Add to Technorati Favorites
Bookmark and Share


  1. Good post. It reminds me of Smilla's Sense of Snow and how crucial the setting was to that story.

  2. Obvious advantages of using a "real" setting definitely include climate, geography, some culture, e.g., the "Old West," and so on. It enables us to give an immediate sense of reality and identification to our readers.

    Now, toss in your ficticious whatever over that. It could be a conglomeration of all the small towns you've lived in or visited, that hospital on the hill and what have you.

    Now you have 80% of your worldbuilding done, with known background "rules" and can concentrate on building _your_ fictional world on top of that.

  3. @Phy: Setting is an easy facet of storytelling to overlook. So many stories get away with just a backdrop, but (as speculative authors, in particular, are aware) a good setting can become a character in its own right.

    @Bruce: Bingo! Really, even when our settings are intended to be 100% real, they're always going to have a little make-believe imposed over them, since 1) we won't be able to remember all the details with perfect accuracy and 2) we're writing fictitious characters into the setting which automatically pushes it a few inches into the twilight zone.

  4. Good thoughts here. My book is set in a real life place, but I think this post has me re-thinking a few aspects of that...we'll see how it ends up!

    Sarah Allen
    (my creative writing blog)

  5. Combining real-life settings with make-believe ones is my favorite strategy. It gives me the best of both worlds!

  6. I enjoy this blog so much! My first novel, SCRAPBOOK OF SECRETS, is set in a small Southern town. Completely made up! I chose the fictitious route for all of the reasons you list. Also, I live in a small Southern town and didn't want the inevitable comparisons by friends, foes, and family.

  7. I rarely use real cities for my stories. In sci-fi it's practically a given, but even my Coalition stories take place in a fictional Rapid City (clearly not the S.D. one), and my last story took place in fictional Lake Ryan National Park. I'm especially proud of inventing Quartzstone Caverns, based loosely on all the caverns I've ever toured.

    The only time a real city appears in my books is as a passing reference only.

    ~ VT

  8. @Molly: So glad you're enjoying the blog! One of the reasons I often choose to use a made-up setting in an otherwise realistic book is that covers me from making any accidental factual errors about a real-life setting.

    @Victor: That's one of the reasons speculative fiction is so much fun. The options for the settings are wide open.
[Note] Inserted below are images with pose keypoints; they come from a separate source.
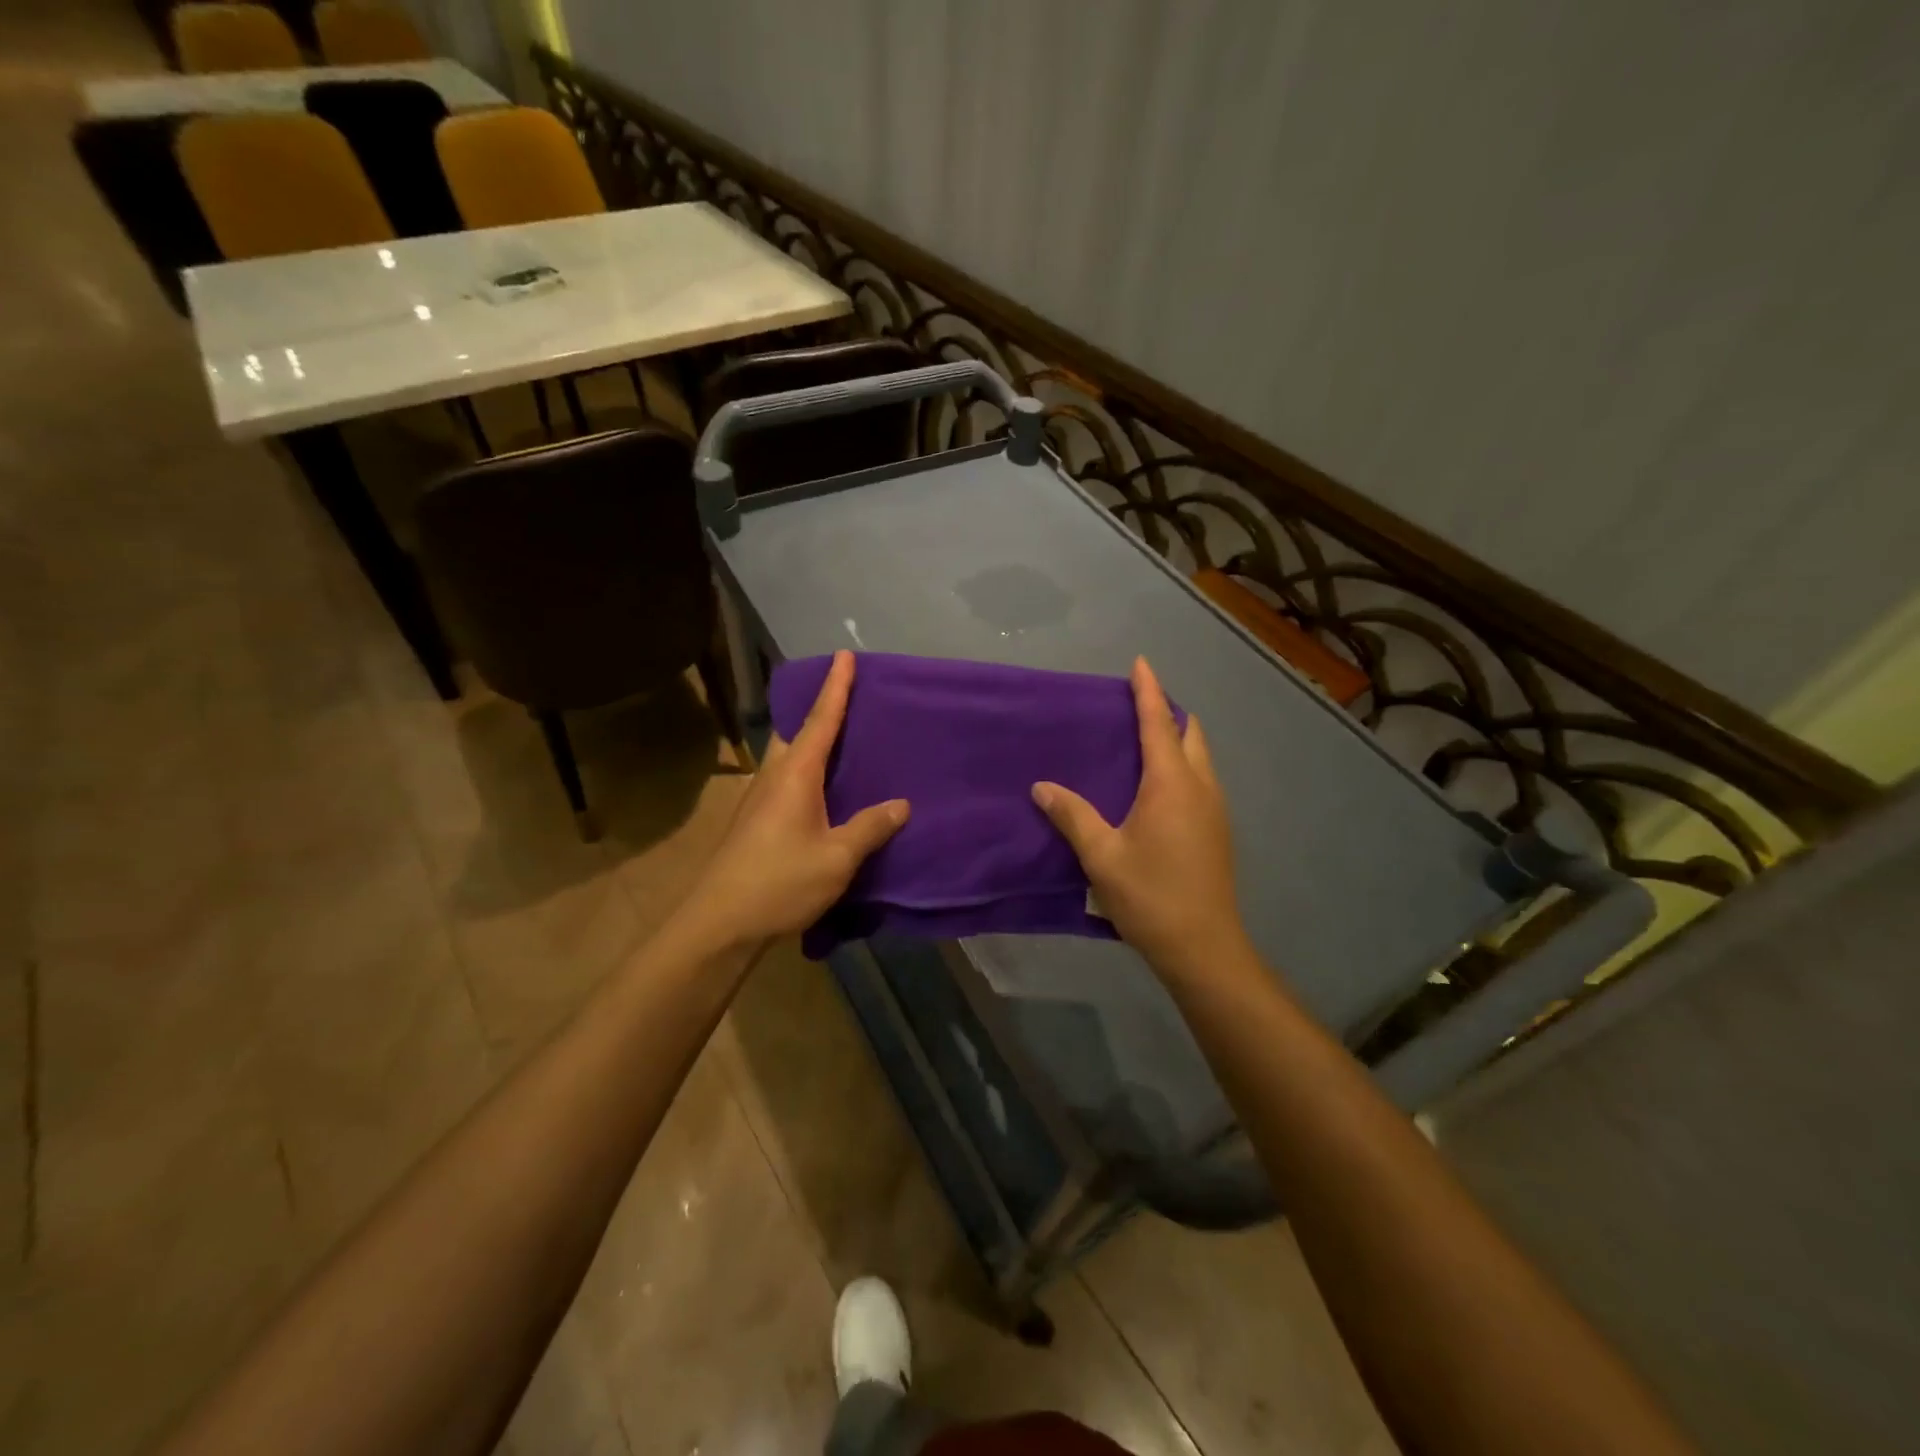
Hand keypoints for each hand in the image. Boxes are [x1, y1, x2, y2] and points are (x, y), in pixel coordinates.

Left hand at [676, 650, 908, 952]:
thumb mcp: (836, 857)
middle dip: (821, 711)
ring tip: (844, 742)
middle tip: (851, 700)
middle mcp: (774, 777)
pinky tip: (825, 791)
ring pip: (790, 757)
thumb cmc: (780, 882)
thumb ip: (870, 827)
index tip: (845, 655)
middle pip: (799, 732)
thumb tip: (901, 804)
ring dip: (813, 742)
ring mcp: (760, 799)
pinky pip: (787, 780)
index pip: (821, 720)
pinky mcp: (756, 820)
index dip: (836, 687)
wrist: (720, 923)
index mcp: (796, 775)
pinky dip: (808, 770)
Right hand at [1032, 657, 1249, 980]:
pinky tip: (1157, 787)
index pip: (1159, 723)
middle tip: (1135, 706)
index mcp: (1171, 784)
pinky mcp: (1218, 830)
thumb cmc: (1150, 896)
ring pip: (1200, 757)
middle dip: (1167, 712)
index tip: (1140, 663)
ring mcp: (1215, 809)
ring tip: (1143, 741)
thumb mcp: (1101, 856)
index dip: (1148, 690)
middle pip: (1190, 733)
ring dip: (1177, 739)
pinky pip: (1201, 779)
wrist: (1203, 947)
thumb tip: (1042, 786)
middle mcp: (1200, 787)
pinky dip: (1182, 764)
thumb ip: (1072, 816)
  9. Good post. This is always a question in my mind. If you use a real place, sometimes that can win you a lot of readers who love that place. However, you will get email about place-related errors you make. So like most authors, I made up a fictional location within a real one for my new mystery ENDANGERED. I made up the fictional Heritage National Monument in Utah, and combined various features from real parks to create it. But I learned that has its own dangers, because a reader who won an advance copy wrote me that she couldn't wait to visit Heritage National Monument. ACK!

  10. If your setting was so convincing that readers thought it was real, I'd say you were doing something right! Just take the compliment and run. ;)
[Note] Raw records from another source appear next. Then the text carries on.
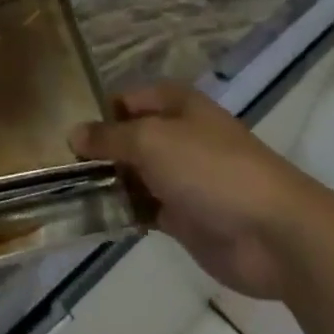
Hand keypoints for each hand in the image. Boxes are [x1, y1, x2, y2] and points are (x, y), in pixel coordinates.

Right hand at [71, 82, 318, 299]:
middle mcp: (178, 135)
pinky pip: (146, 208)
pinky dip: (125, 211)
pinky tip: (98, 216)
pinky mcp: (186, 217)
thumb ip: (109, 138)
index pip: (125, 100)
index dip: (97, 113)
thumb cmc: (210, 169)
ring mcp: (183, 177)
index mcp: (175, 104)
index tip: (65, 133)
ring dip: (109, 183)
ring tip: (69, 193)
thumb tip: (74, 134)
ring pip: (135, 174)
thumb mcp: (150, 140)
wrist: (274, 233)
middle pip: (128, 138)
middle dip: (99, 151)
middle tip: (59, 167)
  11. In both of my books, I used real life settings because they were both based on my own experiences. However, one day I would like to create my own world.

  12. The setting in my book is a real place, which helps me bring it to life based on my own experiences and memories of it (also, lots of photos and videos to help, since it's far away from me), but I've used a fictitious town name, so that I can add details for plot's sake and not worry about being nonfactual.